ChikaYan / d2nerf

Apache License 2.0
181 stars 14 forks source link

Error when training/rendering with 8 GPUs #7

Closed prajwalchidananda closed 1 year ago

prajwalchidananda commented 1 year ago
Traceback (most recent call last):
  File "train.py", line 574, in <module>
    app.run(main)
  File "/home/wayve/prajwal/d2nerf/env/lib/python3.8/site-packages/absl/app.py", line 312, in run
    _run_main(main, args)
  File "/home/wayve/prajwal/d2nerf/env/lib/python3.8/site-packages/absl/app.py", line 258, in _run_main
    sys.exit(main(argv))
  File "train.py", line 495, in main
    process_iterator(tag='runtime_eval',
  File "train.py", line 528, in process_iterator
    model_out = render_fn(state, batch, rng=rng)
  File "/home/wayve/prajwal/d2nerf/hypernerf/evaluation.py", line 119, in render_image
    chunk_rays_dict = utils.shard(chunk_rays_dict, device_count)
  File "/home/wayve/prajwal/d2nerf/hypernerf/utils.py", line 289, in shard
    return jax.tree_map(lambda x: x.reshape((device_count, -1) + x.shape[1:]), xs)
  File "/home/wayve/prajwal/d2nerf/env/lib/python3.8/site-packages/jax/_src/tree_util.py", line 178, in tree_map
    return treedef.unflatten(f(*xs) for xs in zip(*all_leaves))
  File "/home/wayve/prajwal/d2nerf/env/lib/python3.8/site-packages/jax/_src/tree_util.py", line 178, in <genexpr>
    return treedef.unflatten(f(*xs) for xs in zip(*all_leaves))
  File "/home/wayve/prajwal/d2nerf/hypernerf/utils.py", line 289, in <lambda>
    return jax.tree_map(lambda x: x.reshape((device_count, -1) + x.shape[1:]), xs)
  File "/home/wayve/prajwal/d2nerf/env/lib/python3.8/site-packages/jax/_src/numpy/lax_numpy.py", line 1756, in _reshape
    newshape = _compute_newshape(a, args[0] if len(args) == 1 else args)
  File "/home/wayve/prajwal/d2nerf/env/lib/python3.8/site-packages/jax/_src/numpy/lax_numpy.py", line 1750, in _compute_newshape
    return tuple(- core.divide_shape_sizes(np.shape(a), newshape)
  File "/home/wayve/prajwal/d2nerf/env/lib/python3.8/site-packages/jax/_src/numpy/lax_numpy.py", line 1750, in <genexpr>
    return tuple(- core.divide_shape_sizes(np.shape(a), newshape)
  File "/home/wayve/prajwal/d2nerf/env/lib/python3.8/site-packages/jax/core.py", line 1438, in divide_shape_sizes
    return handler.divide_shape_sizes(ds[:len(s1)], ds[len(s1):])
  File "/home/wayve/prajwal/d2nerf/env/lib/python3.8/site-packages/jax/core.py", line 1348, in divide_shape_sizes
    raise InconclusiveDimensionOperation(f"Cannot divide evenly the sizes of shapes {tuple(s1)} and {tuple(s2)}")
jax.core.InconclusiveDimensionOperation: Cannot divide evenly the sizes of shapes (60, 3) and (8, -1, 3)
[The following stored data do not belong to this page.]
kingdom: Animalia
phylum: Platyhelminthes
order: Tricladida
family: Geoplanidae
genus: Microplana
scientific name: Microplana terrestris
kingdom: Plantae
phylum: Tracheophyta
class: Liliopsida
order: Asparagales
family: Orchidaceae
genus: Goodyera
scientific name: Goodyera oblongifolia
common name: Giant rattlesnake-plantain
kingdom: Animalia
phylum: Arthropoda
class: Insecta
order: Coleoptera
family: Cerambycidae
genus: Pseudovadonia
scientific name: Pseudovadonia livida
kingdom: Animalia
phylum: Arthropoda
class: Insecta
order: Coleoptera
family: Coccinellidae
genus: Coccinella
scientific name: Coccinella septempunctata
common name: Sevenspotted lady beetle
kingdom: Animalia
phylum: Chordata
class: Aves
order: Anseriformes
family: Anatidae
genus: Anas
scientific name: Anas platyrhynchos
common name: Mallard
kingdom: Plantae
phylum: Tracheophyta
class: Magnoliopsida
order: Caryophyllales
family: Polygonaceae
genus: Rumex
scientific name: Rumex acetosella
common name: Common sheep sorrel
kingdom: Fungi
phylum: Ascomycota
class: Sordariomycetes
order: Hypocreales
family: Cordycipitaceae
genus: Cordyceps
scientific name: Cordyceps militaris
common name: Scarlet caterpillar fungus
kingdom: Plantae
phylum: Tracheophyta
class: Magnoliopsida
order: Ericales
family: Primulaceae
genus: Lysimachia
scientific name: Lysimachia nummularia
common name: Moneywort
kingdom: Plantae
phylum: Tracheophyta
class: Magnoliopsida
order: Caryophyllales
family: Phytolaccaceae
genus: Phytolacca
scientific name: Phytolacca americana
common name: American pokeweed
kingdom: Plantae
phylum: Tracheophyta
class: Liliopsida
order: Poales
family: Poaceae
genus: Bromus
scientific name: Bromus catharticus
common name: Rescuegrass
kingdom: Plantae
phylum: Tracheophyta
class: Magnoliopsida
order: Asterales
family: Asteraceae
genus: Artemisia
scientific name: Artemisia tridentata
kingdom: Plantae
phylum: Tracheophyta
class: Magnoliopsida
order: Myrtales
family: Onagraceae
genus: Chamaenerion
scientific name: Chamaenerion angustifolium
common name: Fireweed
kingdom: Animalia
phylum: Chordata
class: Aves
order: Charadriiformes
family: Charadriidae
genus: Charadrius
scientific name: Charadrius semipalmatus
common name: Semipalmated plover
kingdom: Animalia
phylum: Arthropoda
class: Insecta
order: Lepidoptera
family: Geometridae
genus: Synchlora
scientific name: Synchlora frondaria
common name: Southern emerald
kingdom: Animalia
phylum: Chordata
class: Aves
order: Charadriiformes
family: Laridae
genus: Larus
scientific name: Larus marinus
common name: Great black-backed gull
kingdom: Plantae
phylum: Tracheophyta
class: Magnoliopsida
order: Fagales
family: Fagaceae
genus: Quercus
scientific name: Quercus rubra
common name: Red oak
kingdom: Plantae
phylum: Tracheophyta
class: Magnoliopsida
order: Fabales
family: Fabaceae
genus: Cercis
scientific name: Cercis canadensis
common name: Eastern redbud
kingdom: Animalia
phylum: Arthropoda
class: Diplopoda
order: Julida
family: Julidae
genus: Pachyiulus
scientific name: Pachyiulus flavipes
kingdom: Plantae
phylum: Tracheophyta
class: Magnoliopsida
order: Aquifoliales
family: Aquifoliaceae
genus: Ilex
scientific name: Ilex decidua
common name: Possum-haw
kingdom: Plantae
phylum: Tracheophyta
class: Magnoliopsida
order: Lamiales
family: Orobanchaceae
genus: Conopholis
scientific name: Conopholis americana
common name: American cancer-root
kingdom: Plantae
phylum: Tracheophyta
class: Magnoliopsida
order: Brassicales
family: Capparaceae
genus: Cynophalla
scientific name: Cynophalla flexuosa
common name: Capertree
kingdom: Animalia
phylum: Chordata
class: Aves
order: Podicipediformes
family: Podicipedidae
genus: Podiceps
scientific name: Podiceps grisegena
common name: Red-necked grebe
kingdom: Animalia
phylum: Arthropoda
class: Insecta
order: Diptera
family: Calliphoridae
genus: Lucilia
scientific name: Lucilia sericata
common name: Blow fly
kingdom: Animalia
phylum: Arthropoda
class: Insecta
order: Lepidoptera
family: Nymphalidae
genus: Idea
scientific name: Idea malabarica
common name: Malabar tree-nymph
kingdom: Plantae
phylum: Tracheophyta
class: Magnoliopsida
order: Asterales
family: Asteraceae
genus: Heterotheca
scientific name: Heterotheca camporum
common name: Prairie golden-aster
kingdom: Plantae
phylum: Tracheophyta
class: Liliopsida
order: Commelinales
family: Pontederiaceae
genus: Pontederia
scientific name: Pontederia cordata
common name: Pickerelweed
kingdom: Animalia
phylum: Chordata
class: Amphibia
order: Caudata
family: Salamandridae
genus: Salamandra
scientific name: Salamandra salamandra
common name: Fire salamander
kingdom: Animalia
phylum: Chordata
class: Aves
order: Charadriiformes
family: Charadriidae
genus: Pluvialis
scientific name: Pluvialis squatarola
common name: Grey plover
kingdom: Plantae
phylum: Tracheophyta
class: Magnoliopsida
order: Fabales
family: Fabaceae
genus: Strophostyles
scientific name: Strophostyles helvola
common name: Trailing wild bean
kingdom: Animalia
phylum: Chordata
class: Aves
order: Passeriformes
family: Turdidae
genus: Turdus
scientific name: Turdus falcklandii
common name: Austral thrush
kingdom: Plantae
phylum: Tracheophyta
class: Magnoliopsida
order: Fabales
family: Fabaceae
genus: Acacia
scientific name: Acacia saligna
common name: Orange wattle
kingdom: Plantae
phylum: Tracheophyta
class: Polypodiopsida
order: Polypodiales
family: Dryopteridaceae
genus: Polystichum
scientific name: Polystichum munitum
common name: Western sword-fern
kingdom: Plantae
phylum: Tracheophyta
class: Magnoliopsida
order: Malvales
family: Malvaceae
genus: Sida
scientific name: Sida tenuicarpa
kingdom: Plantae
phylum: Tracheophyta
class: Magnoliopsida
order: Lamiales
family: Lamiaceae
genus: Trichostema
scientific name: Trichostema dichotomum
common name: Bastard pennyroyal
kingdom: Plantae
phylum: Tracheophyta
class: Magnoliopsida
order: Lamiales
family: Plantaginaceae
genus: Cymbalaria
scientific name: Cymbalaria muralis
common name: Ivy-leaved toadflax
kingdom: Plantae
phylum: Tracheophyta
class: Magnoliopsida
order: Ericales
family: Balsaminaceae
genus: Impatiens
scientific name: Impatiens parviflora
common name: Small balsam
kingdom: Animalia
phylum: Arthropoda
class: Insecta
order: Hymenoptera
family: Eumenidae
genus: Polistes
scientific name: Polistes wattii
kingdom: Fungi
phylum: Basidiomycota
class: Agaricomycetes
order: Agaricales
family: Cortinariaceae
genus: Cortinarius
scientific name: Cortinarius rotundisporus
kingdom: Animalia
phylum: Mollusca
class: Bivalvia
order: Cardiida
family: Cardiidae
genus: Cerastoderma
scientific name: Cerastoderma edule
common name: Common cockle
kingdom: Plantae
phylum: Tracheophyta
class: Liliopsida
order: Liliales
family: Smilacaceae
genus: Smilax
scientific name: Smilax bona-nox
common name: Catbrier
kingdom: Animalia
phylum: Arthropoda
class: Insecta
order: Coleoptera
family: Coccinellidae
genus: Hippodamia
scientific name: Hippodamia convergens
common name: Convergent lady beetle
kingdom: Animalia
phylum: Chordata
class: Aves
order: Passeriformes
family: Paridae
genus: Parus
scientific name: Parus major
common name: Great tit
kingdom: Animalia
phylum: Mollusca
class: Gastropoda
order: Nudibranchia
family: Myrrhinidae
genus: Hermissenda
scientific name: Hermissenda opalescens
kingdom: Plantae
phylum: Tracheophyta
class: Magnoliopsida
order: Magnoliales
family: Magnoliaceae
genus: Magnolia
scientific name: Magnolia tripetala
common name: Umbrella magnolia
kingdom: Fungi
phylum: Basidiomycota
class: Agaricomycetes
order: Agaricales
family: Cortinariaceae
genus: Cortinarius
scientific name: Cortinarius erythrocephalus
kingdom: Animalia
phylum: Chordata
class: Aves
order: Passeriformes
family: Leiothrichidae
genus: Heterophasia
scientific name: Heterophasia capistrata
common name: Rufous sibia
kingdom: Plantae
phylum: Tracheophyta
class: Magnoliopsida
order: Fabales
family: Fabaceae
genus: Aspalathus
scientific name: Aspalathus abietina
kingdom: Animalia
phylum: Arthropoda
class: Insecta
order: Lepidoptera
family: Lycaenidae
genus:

I encounter this error when training using 8 GPUs (specifically, the vrig_balloon). The error is raised while trying to render an image during eval. Here's the corresponding PR that fixes the bug: https://github.com/d2nerf/d2nerf/pull/8

ChikaYan commented 1 year ago

Thank you, I've merged your PR.